Nor are they able sell their land to move in search of greater economic opportunity. Instead, families have no choice but to subdivide the land they use into smaller and smaller plots for their adult children. A host of ill consequences follow: Families must deplete their limited savings or sell other property in order to survive; continuous subdivision leads directly to environmental degradation and lower crop yields which, of course, worsen hunger. And, finally, efficient farmers are not allowed to buy property and build larger and more productive farms.
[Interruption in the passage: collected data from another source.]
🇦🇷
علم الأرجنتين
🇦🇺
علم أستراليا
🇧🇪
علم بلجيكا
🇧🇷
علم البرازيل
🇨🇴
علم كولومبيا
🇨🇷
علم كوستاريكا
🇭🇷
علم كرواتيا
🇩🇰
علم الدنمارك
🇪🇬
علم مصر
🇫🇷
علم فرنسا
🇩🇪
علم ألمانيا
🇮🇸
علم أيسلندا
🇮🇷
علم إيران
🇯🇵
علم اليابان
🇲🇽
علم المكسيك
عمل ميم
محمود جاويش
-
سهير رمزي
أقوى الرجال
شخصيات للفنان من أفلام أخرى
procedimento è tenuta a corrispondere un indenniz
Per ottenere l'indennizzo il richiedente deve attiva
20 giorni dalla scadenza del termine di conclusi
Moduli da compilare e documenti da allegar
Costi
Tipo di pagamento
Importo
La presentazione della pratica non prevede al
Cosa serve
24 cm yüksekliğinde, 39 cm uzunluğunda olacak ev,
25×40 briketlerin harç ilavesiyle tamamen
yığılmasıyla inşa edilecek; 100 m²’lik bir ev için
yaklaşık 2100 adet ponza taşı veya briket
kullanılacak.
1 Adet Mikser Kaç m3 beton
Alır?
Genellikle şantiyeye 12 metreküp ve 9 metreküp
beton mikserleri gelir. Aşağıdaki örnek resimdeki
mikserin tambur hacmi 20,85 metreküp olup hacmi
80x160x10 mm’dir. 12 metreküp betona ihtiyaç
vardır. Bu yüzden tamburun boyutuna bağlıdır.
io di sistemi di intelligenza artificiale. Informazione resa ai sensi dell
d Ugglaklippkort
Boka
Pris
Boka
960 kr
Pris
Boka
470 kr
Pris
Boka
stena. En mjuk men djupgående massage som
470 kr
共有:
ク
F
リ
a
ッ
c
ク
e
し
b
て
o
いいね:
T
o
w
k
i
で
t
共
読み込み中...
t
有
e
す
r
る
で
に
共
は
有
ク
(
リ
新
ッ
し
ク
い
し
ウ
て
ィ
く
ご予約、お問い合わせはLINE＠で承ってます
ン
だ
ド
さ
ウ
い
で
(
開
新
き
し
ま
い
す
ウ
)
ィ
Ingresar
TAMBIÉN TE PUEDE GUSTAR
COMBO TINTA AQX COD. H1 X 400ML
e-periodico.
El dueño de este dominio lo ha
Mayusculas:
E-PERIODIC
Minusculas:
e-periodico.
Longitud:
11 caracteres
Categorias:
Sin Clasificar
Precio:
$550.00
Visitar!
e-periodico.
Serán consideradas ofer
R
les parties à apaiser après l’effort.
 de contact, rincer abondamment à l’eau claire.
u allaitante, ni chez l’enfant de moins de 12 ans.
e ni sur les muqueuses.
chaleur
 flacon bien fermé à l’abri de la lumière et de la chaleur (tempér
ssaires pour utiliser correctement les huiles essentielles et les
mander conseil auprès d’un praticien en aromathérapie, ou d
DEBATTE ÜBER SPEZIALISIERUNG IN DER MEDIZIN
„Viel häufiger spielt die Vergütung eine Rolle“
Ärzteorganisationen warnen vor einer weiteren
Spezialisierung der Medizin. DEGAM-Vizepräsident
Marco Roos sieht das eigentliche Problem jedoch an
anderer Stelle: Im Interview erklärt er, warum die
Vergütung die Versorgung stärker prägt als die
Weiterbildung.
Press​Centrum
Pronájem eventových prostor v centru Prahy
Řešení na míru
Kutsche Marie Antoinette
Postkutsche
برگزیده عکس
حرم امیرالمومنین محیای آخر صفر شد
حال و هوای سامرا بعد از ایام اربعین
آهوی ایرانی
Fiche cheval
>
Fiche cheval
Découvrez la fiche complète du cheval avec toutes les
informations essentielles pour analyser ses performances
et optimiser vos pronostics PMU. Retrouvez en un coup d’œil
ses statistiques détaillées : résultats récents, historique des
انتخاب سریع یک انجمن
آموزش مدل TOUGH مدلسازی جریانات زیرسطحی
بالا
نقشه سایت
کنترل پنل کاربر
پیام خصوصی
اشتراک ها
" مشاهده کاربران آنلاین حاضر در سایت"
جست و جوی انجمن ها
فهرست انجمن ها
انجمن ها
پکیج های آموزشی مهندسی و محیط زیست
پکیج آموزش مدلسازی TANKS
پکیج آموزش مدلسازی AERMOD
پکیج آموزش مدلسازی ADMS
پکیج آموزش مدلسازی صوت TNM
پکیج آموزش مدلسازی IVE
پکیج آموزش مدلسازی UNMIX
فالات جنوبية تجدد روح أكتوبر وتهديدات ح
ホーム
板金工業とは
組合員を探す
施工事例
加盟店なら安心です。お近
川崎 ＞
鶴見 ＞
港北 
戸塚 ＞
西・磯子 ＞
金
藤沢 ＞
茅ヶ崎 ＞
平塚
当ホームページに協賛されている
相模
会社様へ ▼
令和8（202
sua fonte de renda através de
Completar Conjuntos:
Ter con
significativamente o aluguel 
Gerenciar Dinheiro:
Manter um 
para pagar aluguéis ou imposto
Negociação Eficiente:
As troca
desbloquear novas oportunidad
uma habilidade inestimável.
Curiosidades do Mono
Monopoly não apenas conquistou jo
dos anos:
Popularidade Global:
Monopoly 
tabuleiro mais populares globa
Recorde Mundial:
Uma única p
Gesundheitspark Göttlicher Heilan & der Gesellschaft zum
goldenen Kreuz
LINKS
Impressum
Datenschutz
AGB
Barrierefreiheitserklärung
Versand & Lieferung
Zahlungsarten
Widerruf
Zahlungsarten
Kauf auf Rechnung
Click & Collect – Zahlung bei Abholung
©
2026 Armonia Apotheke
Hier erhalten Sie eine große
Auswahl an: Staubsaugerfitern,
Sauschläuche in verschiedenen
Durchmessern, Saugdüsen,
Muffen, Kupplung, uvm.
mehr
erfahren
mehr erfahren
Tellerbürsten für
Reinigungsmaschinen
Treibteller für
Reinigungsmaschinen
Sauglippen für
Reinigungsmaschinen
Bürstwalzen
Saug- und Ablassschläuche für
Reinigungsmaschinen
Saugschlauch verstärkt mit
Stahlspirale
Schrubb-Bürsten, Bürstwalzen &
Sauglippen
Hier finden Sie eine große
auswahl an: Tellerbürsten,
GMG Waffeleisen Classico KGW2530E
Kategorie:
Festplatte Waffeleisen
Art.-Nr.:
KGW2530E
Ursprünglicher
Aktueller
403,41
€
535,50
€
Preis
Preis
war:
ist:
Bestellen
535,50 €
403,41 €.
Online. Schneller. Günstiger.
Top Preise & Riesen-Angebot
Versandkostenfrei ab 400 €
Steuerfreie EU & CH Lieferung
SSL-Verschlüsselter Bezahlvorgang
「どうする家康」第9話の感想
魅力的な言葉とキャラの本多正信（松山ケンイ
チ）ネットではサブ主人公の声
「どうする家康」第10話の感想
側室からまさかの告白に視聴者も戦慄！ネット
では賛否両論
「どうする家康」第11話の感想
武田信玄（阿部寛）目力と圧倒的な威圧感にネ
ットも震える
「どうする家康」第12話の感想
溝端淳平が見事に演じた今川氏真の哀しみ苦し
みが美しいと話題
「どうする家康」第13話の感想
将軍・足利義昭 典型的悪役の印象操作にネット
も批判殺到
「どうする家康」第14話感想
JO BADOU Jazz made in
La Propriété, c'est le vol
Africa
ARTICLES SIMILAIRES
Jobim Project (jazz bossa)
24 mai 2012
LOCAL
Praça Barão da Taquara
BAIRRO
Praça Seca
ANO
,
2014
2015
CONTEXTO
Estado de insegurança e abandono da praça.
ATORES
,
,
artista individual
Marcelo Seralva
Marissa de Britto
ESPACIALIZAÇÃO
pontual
Worse, the government purposely limits migration to cities. Why? The government claims it is concerned about “chaotic” urban growth. But the real fear is that more people in Addis Ababa might make it harder for the government to squelch protest and retain political power. However, when countrypeople are prohibited from moving to towns, they are also prohibited from seeking economic opportunities and using their entrepreneurial talents — the very thing people need when they can no longer support themselves and their families by farming.
Forcing people to remain smallholder farmers, denying them opportunities in cities, compelling them to migrate and making them ruin the land through subdivision are bad government policies, not bad weather.
This year’s tragedy could have been avoided by different policies, transferring government-owned land to those who till it and eliminating restrictions on trade and migration. Now is the time to empower the poor and prevent future tragedies.
Julian Morris is executive director of International Policy Network. Karol Boudreaux is senior research fellow and lead researcher of the Enterprise Africa! Project at the Mercatus Center at George Mason University in Virginia.